Another famous scientist to fall into the ‘carbon dioxide trap’ was Guy Stewart Callendar (1898 -1964). During the 1930s, as a hobby and working from his house in Sussex, this English steam physicist examined temperature records maintained in England, Europe and at the Smithsonian Institution in the USA. He noted that the Earth had warmed around 0.005 degrees C/year between 1900 and 1930 and that carbon dioxide levels were also rising through that period. Callendar blamed the warming on those rising carbon dioxide levels that he thought came from human industrial activity such as the burning of coal.
Like Arrhenius, Callendar was both right and wrong. Between 1900 and 1930 the Earth’s temperature had been rising while carbon dioxide levels rose around 3 parts per million/decade. However, the concurrence of these variables was not proof of their causal relationship as after the second world war, between 1940 and 1970, the Earth’s temperature fell while carbon dioxide levels rose around 6 parts per million/decade; twice the earlier rate. Furthermore, in the early 1960s, just before Callendar’s death in 1964, England endured the coldest winters since the early 1700s. So even though carbon dioxide levels were rising at twice the rate than in the early 1900s there was cooling, not warming. Indeed, if Callendar had conducted his research between 1970 and 2000 instead of between 1900 and 1930, he would have come to the same false conclusion; this was another warming period when temperature and carbon dioxide levels went up in tandem. Callendar, for all his brilliance, had overstated the warming role of rising carbon dioxide levels in the Earth’s climate system.
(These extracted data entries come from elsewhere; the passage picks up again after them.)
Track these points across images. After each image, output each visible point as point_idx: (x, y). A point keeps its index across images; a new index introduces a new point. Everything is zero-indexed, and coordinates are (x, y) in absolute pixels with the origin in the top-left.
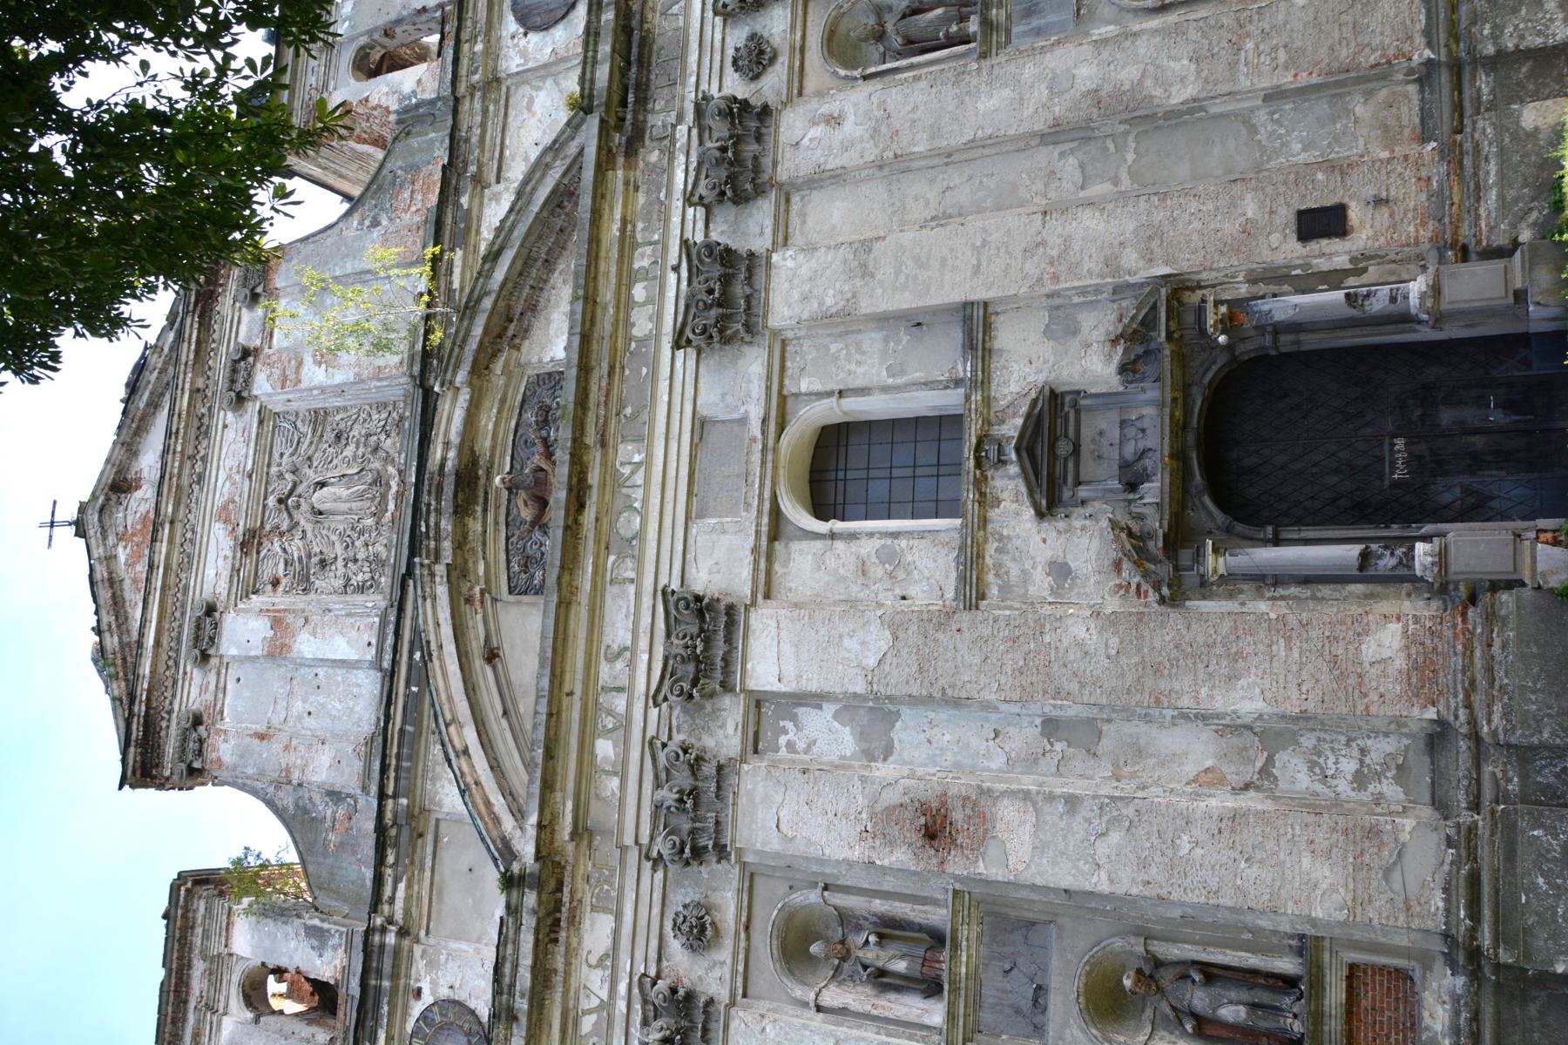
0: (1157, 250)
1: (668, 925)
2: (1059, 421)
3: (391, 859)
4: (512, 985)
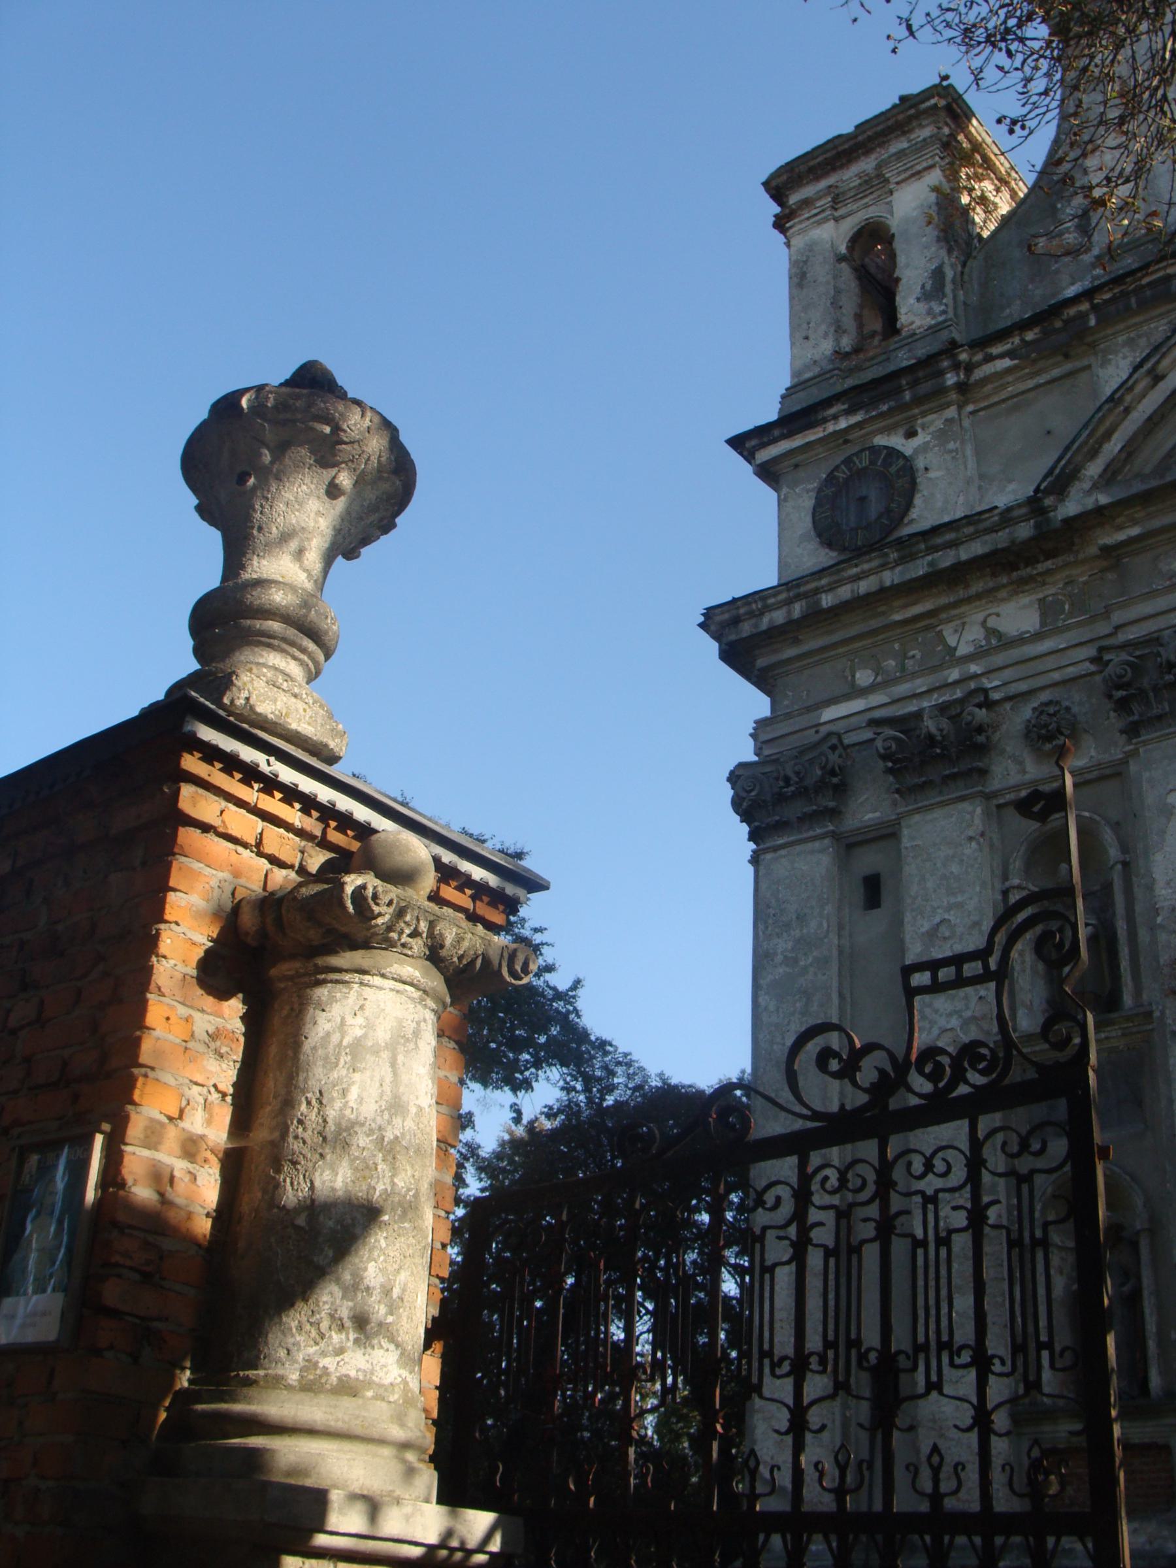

Today we need to be wary of another ‘carbon dioxide trap’ that is still loaded. It was set by the US Academy of Science in 1979 when it examined computer models and the computer estimates of global warming if carbon dioxide levels doubled. The Academy’s estimate was a range between 1.5oC and 4.5oC and was called the Equilibrium Climate Sensitivity Index (ECS). The Academy had examined the only computer climate models available. These had been developed by Sykuro Manabe and the climate catastrophist, James Hansen.
Forty years have passed since that Academy meeting. It is now easy to check the temperature trends predicted by any number of these computer climate models against actual changes in the Earth’s temperature. Using his models Hansen had forecasted New York to be flooded due to global warming causing a rise in sea level by 2018! The failure of Hansen’s models was damning enough, but over the last 40 years computer models have continually overpredicted global warming. The US Academy’s range of a rise of 1.5 degrees C – 4.5 degrees C, if carbon dioxide levels double, still underlies the models used in the major reports of the Intergovernmental Panel on Climate Change (IPCC –1990, 1995, 2001, 2014). An urgent downgrading of the Equilibrium Climate Sensitivity Index is overdue.
It is not unfair to say that most computer climate models are still on steroids and that the general public and media are being misled. The parameters of climate science are still set by computer programmes that exaggerate the warming role of rising CO2 levels in the Earth’s climate system. Such over-calculation adds fuel to the arguments of catastrophists and environmentalists who predict a fiery Armageddon and who want to quickly phase out fossil fuels before adequate and economically effective alternative energy solutions are developed.